三日坊主日記

本を読んだり、映画を見たり、宗教を考えたり、死刑や厳罰化を危惧したり。

森類『鴎外の子供たち』

2011年12月28日 | 

森鷗外の三男である森類は『鷗外の子供たち』を書いたために、姉の森茉莉、小堀杏奴から絶縁された。
どういうことが書かれているのか、この手のことは好きなので気になり、図書館で借りた。

序章の「「鷗外の子供たち」が本になるまで」はそこらの事情が書かれている。
「森家の兄弟」という随筆をI書店の雑誌に発表し、そのつづきを発表しようとしたが、杏奴から「すぐ来てくれ」と電話があり、行ってみると茉莉がいた。
「茉莉さんがひどく書かれているのがお気の毒だと言って、I書店の人が原稿を持って相談に来た」という。

_元データ_

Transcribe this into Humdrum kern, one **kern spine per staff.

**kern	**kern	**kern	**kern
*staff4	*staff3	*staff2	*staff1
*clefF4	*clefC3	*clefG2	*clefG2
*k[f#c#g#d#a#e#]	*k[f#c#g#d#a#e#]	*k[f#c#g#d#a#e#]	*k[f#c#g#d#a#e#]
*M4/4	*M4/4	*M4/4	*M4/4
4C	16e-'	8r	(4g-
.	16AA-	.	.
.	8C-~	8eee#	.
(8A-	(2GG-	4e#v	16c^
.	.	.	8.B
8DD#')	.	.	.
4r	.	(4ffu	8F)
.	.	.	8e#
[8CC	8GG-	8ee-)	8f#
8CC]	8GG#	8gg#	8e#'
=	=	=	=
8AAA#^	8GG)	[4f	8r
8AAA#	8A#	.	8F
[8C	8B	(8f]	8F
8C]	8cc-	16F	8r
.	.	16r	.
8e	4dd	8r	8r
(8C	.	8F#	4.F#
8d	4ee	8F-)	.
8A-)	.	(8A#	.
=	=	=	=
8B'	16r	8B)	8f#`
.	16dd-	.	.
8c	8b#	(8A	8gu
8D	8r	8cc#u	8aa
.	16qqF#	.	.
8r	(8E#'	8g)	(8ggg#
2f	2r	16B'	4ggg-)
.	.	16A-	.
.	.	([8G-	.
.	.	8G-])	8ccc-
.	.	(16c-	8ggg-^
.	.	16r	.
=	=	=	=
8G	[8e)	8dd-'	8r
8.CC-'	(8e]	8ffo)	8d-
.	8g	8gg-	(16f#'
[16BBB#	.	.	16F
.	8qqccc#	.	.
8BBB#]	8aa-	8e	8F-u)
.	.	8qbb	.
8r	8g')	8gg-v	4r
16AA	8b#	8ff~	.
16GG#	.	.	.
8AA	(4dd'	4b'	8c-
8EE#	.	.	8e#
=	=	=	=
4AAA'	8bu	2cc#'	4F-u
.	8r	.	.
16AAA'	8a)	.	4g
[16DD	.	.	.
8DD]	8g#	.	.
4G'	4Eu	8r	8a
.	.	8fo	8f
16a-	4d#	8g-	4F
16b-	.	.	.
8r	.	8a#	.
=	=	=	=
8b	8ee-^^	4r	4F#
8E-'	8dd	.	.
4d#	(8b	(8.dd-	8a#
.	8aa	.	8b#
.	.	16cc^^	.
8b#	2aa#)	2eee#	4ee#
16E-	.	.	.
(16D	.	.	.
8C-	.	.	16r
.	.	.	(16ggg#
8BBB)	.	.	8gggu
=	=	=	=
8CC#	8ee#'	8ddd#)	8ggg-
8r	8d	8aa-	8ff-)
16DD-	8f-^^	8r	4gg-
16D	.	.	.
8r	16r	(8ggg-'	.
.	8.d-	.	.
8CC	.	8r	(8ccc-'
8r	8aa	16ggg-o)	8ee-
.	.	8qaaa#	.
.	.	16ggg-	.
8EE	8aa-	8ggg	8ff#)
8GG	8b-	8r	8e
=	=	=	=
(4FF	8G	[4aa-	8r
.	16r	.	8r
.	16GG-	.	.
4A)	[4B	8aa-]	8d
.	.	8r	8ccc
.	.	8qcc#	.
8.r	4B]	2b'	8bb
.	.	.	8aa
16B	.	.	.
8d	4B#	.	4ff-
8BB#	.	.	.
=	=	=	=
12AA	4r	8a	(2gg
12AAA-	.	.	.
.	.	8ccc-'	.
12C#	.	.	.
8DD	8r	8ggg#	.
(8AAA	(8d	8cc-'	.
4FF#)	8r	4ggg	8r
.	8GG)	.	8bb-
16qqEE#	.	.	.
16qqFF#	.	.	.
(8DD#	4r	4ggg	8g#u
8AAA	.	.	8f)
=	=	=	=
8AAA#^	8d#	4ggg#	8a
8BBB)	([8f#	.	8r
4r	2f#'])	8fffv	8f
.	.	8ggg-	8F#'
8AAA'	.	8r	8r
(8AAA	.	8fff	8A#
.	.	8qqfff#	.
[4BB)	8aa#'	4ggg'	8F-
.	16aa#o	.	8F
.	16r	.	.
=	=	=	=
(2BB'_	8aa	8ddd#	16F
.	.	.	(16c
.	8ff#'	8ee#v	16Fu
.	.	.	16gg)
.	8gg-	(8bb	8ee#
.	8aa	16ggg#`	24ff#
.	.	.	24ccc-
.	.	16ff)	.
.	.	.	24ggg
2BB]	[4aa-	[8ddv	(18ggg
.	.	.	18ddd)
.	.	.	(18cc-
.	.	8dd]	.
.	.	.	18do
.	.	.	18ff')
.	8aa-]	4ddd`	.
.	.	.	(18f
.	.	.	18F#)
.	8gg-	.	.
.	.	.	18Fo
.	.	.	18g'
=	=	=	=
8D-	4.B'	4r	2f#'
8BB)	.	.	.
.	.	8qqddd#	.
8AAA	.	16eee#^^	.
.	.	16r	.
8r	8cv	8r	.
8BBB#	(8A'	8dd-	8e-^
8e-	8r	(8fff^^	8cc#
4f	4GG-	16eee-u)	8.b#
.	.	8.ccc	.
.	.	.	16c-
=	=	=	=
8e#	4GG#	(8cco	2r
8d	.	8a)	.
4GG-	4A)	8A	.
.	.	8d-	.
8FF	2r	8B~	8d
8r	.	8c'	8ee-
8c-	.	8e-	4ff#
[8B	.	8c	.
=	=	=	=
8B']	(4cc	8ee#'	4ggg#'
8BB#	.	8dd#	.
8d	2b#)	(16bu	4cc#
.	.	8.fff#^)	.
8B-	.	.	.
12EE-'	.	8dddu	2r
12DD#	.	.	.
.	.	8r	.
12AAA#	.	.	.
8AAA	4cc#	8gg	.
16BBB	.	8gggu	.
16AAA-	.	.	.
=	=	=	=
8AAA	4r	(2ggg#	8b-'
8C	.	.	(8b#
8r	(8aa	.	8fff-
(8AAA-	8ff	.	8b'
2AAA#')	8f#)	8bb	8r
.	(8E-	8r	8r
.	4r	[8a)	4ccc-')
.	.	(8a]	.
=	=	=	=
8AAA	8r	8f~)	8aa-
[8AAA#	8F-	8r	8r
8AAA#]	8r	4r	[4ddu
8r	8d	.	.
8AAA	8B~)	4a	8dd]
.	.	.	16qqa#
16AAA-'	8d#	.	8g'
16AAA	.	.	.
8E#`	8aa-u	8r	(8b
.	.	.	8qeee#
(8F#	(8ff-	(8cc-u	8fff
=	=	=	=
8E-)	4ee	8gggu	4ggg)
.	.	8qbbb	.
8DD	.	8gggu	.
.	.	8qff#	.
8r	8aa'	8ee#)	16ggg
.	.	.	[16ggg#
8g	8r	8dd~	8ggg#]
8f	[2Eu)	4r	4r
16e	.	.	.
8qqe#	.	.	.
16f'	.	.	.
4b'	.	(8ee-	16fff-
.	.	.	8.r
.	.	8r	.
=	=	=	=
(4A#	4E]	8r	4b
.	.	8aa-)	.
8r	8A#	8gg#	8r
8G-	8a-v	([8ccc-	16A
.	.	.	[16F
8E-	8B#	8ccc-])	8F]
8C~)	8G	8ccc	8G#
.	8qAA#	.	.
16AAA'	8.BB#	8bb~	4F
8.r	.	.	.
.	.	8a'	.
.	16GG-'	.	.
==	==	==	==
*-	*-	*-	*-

_課題_
森類『鷗外の子供たち』を紹介する本文を、最後の一文のあとから書き継ぐこと。 データの項目は本文とは切り離された別の資料である。

_解答欄_
「実の姉をここまで悪く書くのは不道徳だ」と非難され、原稿の書き直しやらでもめ、杏奴は「今後書かない約束をしてくれ」と言うが断る。
そしたら、I書店のK専務から電話がかかり、一緒に食事をすると、
「兄や姉に愛情をもたない文章だ、アブノーマルだ」とK専務は言いだす。
50枚の原稿のうち、最後の1枚分を保留にして残りを載せてもらいたいと頼むと、K専務は「よおーしッ、そんなことを言うなら、ぜったいに載せない。I書店の一重役として雑誌の編集部へ抗議する。もし、他から出すなら出してみろっ。ぶっつぶしてやる!」とどなった。
そして「鷗外が偉いんで、君が偉いんじゃない。いばるな」とまで言われる。
結局「鷗外の子供たち」は『群像』に発表された。
「二人の姉から毛虫のように忌みきらわれ、今は会うことも許されなくなっている」

カッパブックスから出した『鷗外の子供たち』(昭和31年刊)は新しく書いた文章に「森家の兄弟」などを加えたものである。
50年以上が経った今となっては、兄弟たちも歴史上の人物になり、スキャンダラスなことが書かれてあるとは感じない。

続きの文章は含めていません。